Since this financial “hit” has already been taken, a high percentage of real estate owned isn't as worrisome as a high percentage of nonperforming assets. But it's worrisome when REO is on the rise. S&Ls aren't in the real-estate business, and the last thing they want is to repossess more condos or office parks that are expensive to maintain and hard to sell. In fact, where there's a lot of REO, you have to assume that the S&L is having trouble getting rid of it.

 

I ended up choosing seven S&Ls to recommend in
Barron's
, which tells you how much I liked the group. Five of these were strong Jimmy Stewart-type thrifts, and two were long shots—I call these the born-agains—which have come back from the edge of
Chapter 11
. Two of the five strong thrifts, Germantown Savings and Glacier Bancorp, were repeat recommendations from 1991.
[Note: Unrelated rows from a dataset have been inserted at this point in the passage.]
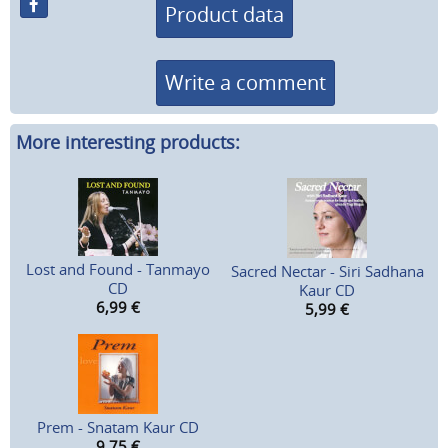
Product data
Write a comment
More interesting products:
Lost and Found - Tanmayo
Sacred Nectar - Siri Sadhana
CD
Kaur CD
6,99
€
5,99
€
Prem - Snatam Kaur CD
9,75
€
The five Jimmy Stewarts got excellent marks in several categories: book value (four sold at a discount), equity-to-assets ratio (all 6.0 or better), high-risk loans (under 10 percent), 90-day delinquencies (2 percent or less), real estate owned (less than 1 percent), and p/e ratio (below 11). That two of them had been buying back their own shares in recent months was another positive. For Glacier and Germantown, the percentage of commercial lending was a bit high, but this was less bothersome after I heard the bankers' explanations.

With the two born-agains, many of the numbers are quite dismal—everything a conservative investor should try to avoid. I picked them as long shots because they still maintained high equity-to-assets ratios in spite of their problems. Having this equity cushion gave them a little leeway to work out of their troubles. The region in which these two S&Ls do business, near the Massachusetts-New Hampshire border, was beginning to show signs of stability.

I couldn't guarantee that these born-agains would survive, but their stock prices had fallen so low (in the case of Lawrence Savings, from $13 to 75 cents) that I knew the bottom fishers would make a lot of money if they did.

Dozens of S&Ls around the country are as strong as or stronger than my top five. You might find one or more of them in your own neighborhood. A lot of investors are going to be very pleased that they've concentrated on this group. The Jimmy Stewarts will either continue to prosper on their own or be taken over by larger institutions at prices far above the current levels.